Ольга представила мужчин друг другу. Начальник губернаторской канцелярии – высокий и тучный, по-цыгански смуглый, с копной чёрных мелких кудрей – оказался ещё нестарым – его возраст Дмитрий определил как "около сорока". Булгари любезно, с лёгкой улыбкой, глядел на нового знакомца, а его выпуклые чёрные глаза казались тёплыми. Этот бессарабский граф как-то не очень подходил на роль турецкого шпиона. Впрочем, если бы все шпионы внешне напоминали великанов-людоедов, их бы давно переловили. Решив не полагаться на первое впечатление, Ордынцев приступил к разговору:
– Я слышал, что вы долго жили в Константинополе?
– Да, я прослужил там десять лет.
А вот и первый звоночек! Хозяйка дома сказала, что служил граф Ион гораздо меньше. Но Булгари мог просто скрывать свои занятия торговлей, тем более от человека, которого видит впервые в жизни. И Дмитрий зашёл с другой стороны:
– А я вот военный моряк, так что мне путь в Константинополь заказан, ну если только, конечно, мы не завоюем эту твердыню.
Оценив шутку, Булгари рассмеялся, но потом сказал уже серьёзно:
– Великий город стоит того, чтобы в нём побывать. Ну а я просто привык. Мне нравились турецкие порядки: неспешность, любовь к удобствам, да и с дамами, не в обиду будь сказано нашей прекрасной княгине, у них разговор короткий. Жёны сидят взаперти, по балам не ездят.
Нарышкина предсказуемо возмутилась и принялась отчитывать графа, поминая его холостяцкое положение и как следствие непонимание тонкой и прекрасной натуры российских жён, а тот весело отшучивался, перемежая остроты с комплиментами своей собеседнице.
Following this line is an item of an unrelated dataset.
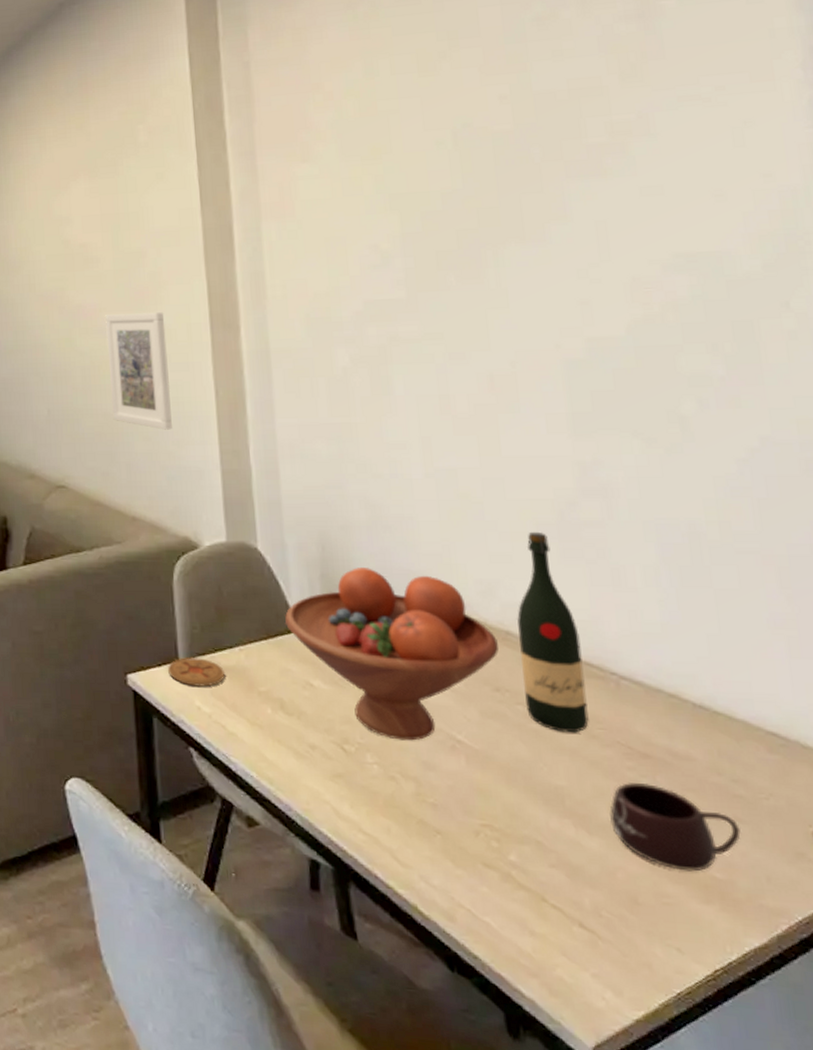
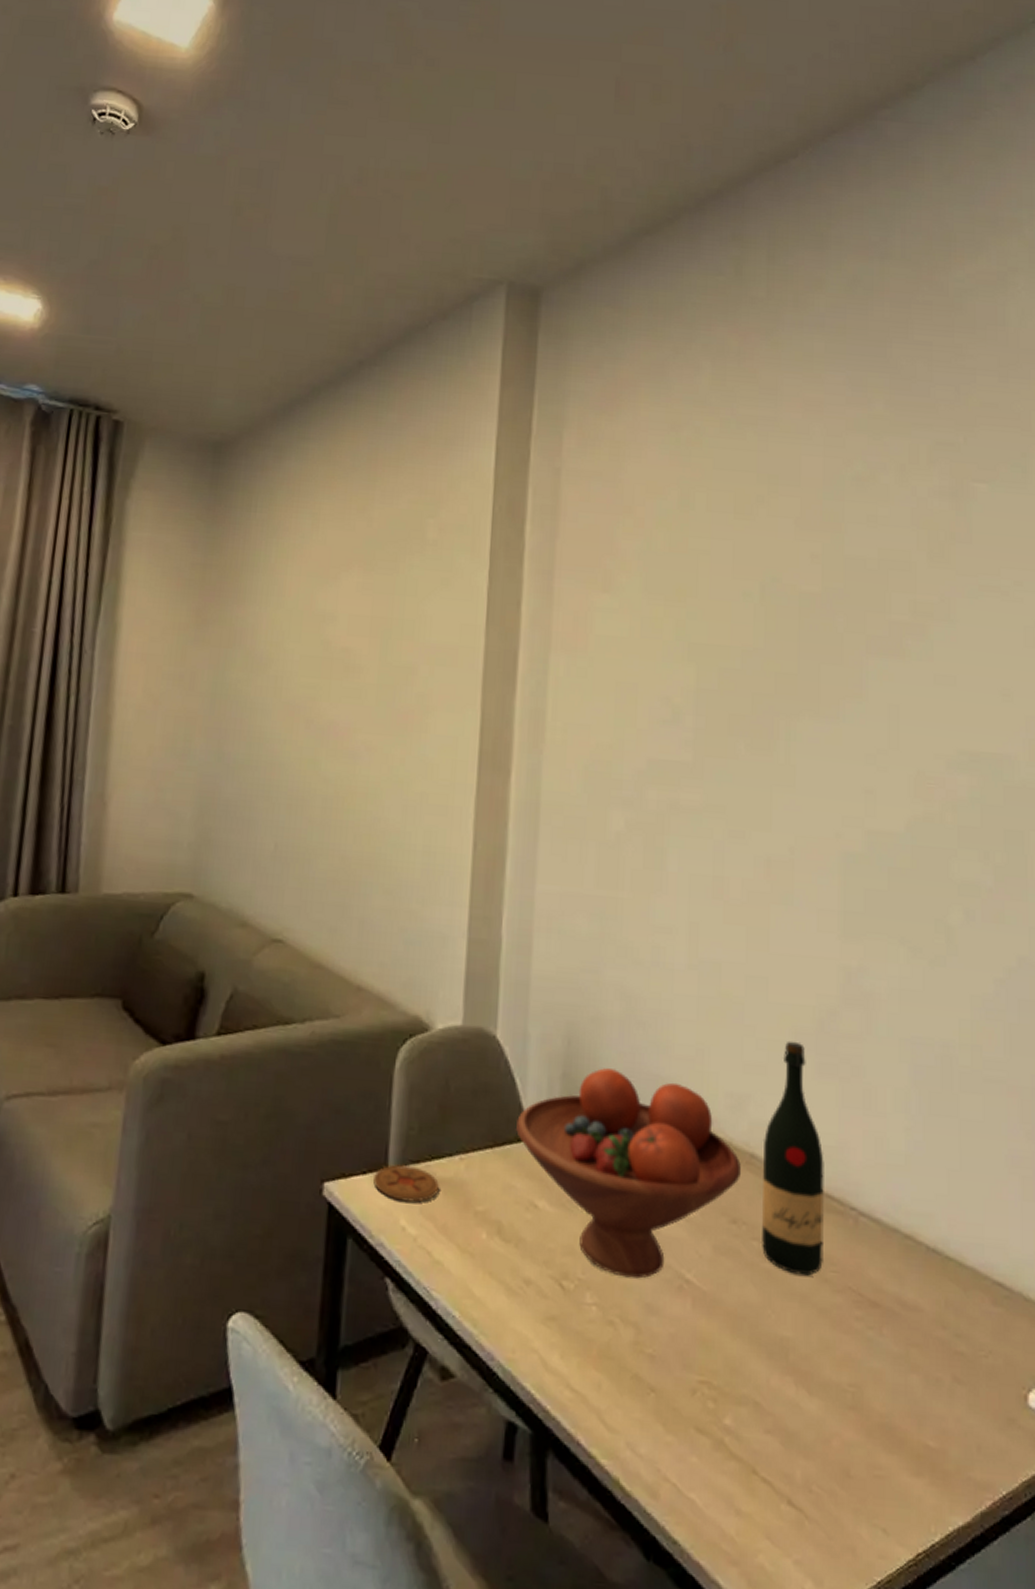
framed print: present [105,312,172,430] -> none [351,737,427,884]
mug: present [610,783,741,872] -> none [833,1335,958,1439]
Диалог между парочкой получался на удивление ловким. Может, это и не шпион вовсе, а очередной Ольгин любовник? Эта догадка, конечно же, уязвила Ордынцева, но не настолько, чтобы отвлечь от главного. Пока не было ни малейшего намёка на то, что Булгари – тот, кто ему нужен. Найденные у курьера бумаги относились к севастопольским верфям… Может, об этом поговорить? Дмитрий нагло вклинился в игривую перепалку:
– Как вам мои отчёты, Иван Ардальонович? Всё устраивает? Нет ли замечаний или рекомендаций?
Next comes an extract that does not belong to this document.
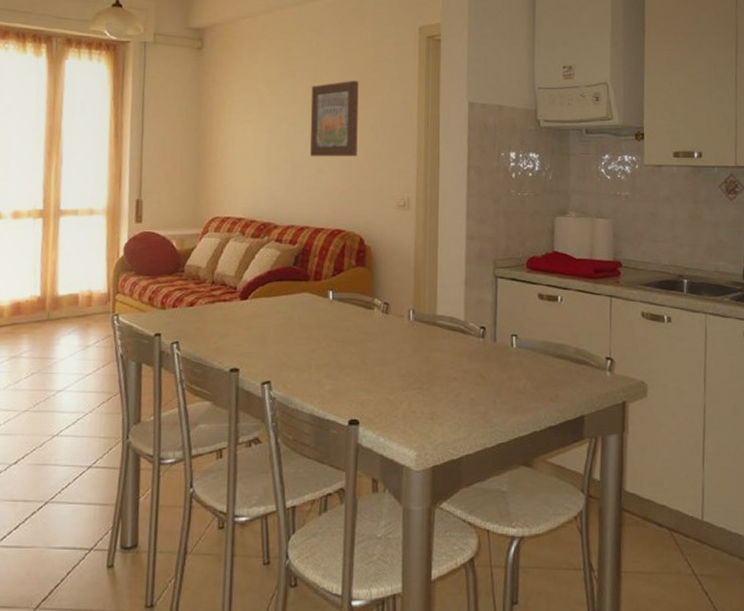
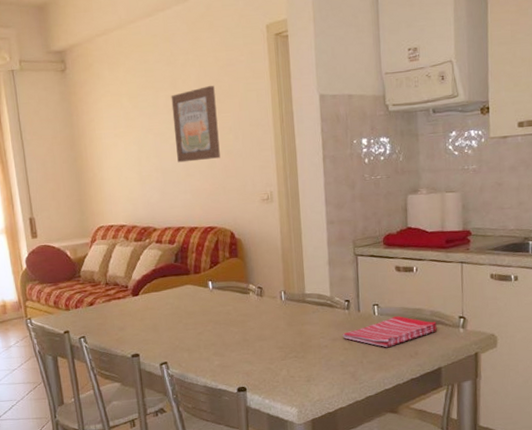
dish towel: none [475,351,582,387] -> present [342,316,438,348]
– О чём вы? – удивился Булгари.
– По порту! Теперь ведь я вам отчёты присылаю, адмирал Грейг недавно поручил мне вести переписку по портовым делам.
Только что оживлённое, лицо начальника губернаторской канцелярии окаменело. Живой взгляд исчез под опущенными веками, теперь перед Дмитрием белела застывшая маска. Булгари молчал. Дмитрий ждал ответа. Начальник канцелярии поднял на него непроницаемые глаза, и это уже был безликий чиновник. Ровно, без интонаций, он произнёс:
– Подобными вопросами канцелярия не занимается. Его высокопревосходительство лично просматривает такие документы.
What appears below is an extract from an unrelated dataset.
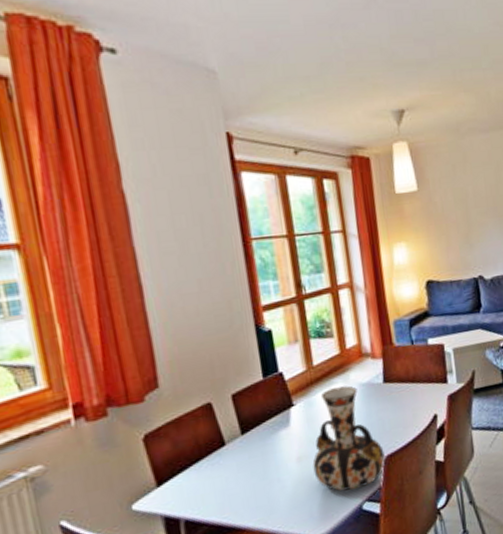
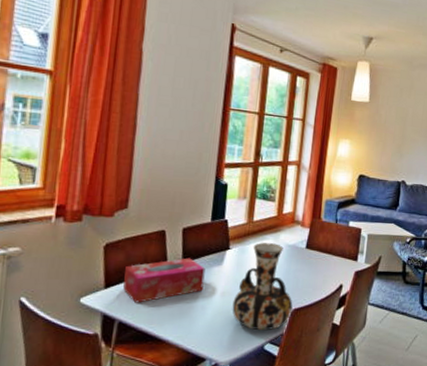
tissue box: none [175,427,275,495] -> present [123,257,205,303]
Не глядя на Дмитрия, чиновник поклонился Ольге, пробормотал что-то о делах, которые ещё должен сегодня доделать, и ретировался.
Так что же, получается, вопрос попал в цель? Только вот поведение Булгари уже не предвещало ничего хорошего. Ясно, что теперь он станет обходить князя Ордынцева десятой дорогой. Всё-таки нужно было хорошенько подумать, прежде чем лезть к подозреваемому со своими вопросами. Пригляжусь – тогда и рискну! Вот и рискнул, чёрт подери! Раздражение от явного промаха усугублялось угрызениями совести, и Дмитрий даже забыл о любовнице, но та напомнила о себе сама:
– Ты ведёшь себя просто неприлично! Вольно же тебе ревновать? И к кому? Неужели ты считаешь, что я снизойду до какого-то отуречившегося бессараба?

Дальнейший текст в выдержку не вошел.